• PROBLEM DETAILS: Starting with the line that contains "The promise that" and stopping after the line that contains "since it uses", return each line below exactly as written, with no others.

Source texts of formatted documents
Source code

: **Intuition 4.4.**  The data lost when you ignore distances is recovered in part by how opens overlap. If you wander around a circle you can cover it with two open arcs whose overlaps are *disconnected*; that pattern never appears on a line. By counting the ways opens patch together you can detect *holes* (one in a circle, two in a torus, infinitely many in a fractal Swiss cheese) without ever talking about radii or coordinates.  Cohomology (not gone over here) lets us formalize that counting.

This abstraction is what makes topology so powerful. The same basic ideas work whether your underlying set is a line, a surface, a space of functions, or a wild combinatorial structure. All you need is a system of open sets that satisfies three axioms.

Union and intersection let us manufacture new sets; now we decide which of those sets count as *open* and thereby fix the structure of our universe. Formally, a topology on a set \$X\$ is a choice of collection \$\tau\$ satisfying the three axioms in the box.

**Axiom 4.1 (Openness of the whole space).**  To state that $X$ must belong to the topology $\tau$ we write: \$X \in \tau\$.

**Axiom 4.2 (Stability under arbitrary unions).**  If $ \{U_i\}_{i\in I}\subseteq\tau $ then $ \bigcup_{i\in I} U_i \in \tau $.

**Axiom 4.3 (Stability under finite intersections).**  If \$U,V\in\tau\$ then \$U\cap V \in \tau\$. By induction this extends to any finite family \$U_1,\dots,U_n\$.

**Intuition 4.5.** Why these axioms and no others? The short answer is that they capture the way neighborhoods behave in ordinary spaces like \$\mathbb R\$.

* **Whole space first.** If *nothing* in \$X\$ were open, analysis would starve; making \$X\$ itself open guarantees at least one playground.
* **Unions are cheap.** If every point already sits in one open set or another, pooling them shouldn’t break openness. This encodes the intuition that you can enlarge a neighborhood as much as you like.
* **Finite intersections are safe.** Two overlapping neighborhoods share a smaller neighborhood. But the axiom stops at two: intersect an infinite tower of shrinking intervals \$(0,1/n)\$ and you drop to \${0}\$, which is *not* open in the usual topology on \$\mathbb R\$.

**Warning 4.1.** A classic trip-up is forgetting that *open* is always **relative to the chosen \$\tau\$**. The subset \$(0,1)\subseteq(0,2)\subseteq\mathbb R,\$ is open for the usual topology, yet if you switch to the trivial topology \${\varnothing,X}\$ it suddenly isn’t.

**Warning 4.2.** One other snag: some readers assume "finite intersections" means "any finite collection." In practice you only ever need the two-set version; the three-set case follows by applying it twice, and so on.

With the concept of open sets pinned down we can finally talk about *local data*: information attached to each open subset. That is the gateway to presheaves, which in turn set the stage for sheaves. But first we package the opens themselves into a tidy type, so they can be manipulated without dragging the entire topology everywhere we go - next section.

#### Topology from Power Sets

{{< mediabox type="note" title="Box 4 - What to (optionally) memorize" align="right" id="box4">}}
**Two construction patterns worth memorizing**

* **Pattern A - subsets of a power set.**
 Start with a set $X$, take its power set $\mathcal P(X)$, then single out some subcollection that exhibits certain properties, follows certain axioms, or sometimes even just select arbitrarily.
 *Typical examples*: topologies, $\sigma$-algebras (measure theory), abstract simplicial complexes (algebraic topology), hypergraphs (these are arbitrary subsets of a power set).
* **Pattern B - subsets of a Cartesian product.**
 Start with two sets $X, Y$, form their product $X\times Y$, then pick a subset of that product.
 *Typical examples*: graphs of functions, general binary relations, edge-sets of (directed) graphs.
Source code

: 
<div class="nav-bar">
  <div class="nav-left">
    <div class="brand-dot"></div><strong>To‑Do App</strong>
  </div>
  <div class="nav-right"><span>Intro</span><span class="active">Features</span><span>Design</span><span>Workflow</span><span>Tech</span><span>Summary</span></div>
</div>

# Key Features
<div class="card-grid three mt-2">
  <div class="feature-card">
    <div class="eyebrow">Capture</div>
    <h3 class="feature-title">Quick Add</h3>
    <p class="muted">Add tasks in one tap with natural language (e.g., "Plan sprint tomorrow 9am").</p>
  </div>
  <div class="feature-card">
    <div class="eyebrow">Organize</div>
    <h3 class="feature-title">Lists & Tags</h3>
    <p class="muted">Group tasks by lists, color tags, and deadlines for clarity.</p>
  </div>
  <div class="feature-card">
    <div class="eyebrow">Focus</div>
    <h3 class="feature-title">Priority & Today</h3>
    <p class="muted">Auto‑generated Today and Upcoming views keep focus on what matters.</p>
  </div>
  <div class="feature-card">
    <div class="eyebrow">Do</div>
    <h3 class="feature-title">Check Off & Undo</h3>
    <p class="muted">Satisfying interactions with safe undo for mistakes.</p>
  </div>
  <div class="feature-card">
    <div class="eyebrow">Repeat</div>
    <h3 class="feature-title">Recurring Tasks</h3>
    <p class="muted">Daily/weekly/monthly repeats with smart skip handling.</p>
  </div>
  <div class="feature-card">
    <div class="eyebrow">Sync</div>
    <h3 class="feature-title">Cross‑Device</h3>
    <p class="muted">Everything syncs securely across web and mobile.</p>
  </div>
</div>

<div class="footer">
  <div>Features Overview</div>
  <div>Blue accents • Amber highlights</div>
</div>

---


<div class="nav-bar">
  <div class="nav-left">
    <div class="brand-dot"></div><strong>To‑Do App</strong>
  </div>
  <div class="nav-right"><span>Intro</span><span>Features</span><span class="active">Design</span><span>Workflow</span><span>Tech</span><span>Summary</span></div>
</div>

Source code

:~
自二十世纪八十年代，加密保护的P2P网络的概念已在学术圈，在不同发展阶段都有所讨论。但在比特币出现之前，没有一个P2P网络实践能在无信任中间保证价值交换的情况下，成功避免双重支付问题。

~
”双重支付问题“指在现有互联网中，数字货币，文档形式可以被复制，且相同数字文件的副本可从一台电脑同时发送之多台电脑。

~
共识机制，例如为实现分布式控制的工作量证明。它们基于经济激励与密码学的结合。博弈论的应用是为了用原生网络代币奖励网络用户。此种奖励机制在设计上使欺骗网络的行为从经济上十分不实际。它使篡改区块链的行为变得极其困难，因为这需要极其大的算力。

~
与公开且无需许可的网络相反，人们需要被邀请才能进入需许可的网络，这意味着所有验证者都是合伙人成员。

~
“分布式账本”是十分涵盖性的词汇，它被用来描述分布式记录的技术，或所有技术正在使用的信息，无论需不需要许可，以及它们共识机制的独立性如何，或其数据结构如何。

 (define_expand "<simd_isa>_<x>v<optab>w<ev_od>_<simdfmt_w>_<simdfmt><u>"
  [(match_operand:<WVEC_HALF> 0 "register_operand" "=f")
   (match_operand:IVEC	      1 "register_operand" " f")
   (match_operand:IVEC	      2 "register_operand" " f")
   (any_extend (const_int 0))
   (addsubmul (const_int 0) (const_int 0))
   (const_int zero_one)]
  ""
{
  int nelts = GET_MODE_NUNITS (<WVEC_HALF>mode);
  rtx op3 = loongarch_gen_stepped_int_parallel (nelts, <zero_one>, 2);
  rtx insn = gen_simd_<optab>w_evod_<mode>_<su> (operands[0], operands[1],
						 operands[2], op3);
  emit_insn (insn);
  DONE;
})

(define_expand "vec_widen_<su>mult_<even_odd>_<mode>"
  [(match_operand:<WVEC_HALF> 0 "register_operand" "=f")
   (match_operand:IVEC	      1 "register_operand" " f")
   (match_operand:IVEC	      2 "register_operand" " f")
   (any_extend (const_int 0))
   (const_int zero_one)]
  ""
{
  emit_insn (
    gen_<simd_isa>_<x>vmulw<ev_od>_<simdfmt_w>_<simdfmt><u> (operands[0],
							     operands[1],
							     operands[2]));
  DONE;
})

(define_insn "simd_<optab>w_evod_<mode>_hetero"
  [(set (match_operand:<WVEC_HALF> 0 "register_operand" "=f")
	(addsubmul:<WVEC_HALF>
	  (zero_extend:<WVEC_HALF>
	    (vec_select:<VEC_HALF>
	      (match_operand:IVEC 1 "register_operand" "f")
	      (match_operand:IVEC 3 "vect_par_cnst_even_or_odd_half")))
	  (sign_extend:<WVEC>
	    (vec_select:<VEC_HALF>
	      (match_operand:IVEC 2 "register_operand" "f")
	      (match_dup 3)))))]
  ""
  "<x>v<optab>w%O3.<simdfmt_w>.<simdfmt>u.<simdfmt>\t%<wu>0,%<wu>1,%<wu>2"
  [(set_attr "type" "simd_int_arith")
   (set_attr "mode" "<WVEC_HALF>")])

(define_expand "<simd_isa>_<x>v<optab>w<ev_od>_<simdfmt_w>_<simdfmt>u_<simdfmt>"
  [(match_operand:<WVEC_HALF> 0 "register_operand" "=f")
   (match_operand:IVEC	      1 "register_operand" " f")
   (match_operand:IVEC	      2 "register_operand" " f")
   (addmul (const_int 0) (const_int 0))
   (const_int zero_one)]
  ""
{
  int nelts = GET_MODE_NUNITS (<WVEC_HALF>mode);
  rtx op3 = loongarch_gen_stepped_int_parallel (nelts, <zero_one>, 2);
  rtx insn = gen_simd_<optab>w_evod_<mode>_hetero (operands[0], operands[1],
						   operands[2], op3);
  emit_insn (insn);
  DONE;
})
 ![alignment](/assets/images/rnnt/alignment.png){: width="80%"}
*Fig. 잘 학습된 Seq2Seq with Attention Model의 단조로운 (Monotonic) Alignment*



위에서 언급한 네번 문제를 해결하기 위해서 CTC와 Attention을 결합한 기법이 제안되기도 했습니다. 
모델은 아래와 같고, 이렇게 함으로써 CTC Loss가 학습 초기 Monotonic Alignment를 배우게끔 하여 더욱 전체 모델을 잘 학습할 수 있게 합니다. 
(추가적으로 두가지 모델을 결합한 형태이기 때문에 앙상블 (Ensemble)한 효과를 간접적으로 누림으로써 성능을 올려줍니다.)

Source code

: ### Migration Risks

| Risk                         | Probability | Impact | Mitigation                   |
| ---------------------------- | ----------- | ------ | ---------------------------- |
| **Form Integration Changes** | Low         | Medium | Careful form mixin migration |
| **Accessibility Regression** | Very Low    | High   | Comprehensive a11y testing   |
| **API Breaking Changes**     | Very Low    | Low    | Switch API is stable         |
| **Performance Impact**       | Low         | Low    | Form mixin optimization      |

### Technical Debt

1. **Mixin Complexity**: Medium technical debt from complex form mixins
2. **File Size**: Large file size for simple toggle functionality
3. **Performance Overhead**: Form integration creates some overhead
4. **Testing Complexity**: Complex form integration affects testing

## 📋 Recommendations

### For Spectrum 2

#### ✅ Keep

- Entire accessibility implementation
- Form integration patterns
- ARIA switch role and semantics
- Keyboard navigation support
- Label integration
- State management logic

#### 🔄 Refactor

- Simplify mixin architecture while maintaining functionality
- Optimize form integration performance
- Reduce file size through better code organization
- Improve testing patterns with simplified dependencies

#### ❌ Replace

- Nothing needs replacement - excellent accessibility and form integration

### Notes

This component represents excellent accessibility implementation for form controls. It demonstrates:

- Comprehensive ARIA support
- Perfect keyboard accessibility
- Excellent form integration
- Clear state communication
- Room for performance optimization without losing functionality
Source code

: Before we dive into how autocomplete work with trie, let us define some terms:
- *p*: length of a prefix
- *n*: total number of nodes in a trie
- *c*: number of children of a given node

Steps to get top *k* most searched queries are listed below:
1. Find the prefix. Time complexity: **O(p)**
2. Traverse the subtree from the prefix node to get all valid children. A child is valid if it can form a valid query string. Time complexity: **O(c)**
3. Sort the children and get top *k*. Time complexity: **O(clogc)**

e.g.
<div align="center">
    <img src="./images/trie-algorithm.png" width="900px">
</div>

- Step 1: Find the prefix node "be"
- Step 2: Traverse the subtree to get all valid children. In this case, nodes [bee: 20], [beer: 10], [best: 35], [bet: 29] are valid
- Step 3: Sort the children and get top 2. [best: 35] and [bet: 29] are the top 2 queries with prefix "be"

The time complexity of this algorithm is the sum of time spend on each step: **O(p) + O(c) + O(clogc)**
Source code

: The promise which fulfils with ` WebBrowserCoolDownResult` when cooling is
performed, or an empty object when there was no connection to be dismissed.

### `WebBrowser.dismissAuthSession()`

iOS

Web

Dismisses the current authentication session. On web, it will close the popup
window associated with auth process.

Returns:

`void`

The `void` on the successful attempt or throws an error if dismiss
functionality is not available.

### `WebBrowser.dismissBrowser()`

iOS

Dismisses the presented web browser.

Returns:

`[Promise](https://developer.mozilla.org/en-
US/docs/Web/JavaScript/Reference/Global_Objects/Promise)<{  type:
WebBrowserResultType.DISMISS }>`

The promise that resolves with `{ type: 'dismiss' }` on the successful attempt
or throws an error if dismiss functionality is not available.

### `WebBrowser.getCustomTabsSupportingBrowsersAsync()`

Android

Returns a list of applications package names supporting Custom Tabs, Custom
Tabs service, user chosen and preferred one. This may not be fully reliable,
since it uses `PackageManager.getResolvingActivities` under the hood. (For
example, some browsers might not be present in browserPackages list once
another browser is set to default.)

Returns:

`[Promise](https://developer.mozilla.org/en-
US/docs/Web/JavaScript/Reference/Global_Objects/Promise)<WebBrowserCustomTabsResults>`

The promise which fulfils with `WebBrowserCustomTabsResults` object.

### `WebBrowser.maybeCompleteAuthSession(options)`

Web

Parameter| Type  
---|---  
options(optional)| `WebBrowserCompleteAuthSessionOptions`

• SOLUTION:
The promise that resolves with `{ type: 'dismiss' }` on the successful attempt
or throws an error if dismiss functionality is not available.

### `WebBrowser.getCustomTabsSupportingBrowsersAsync()`

Android

Returns a list of applications package names supporting Custom Tabs, Custom
Tabs service, user chosen and preferred one. This may not be fully reliable,
since it uses `PackageManager.getResolvingActivities` under the hood. (For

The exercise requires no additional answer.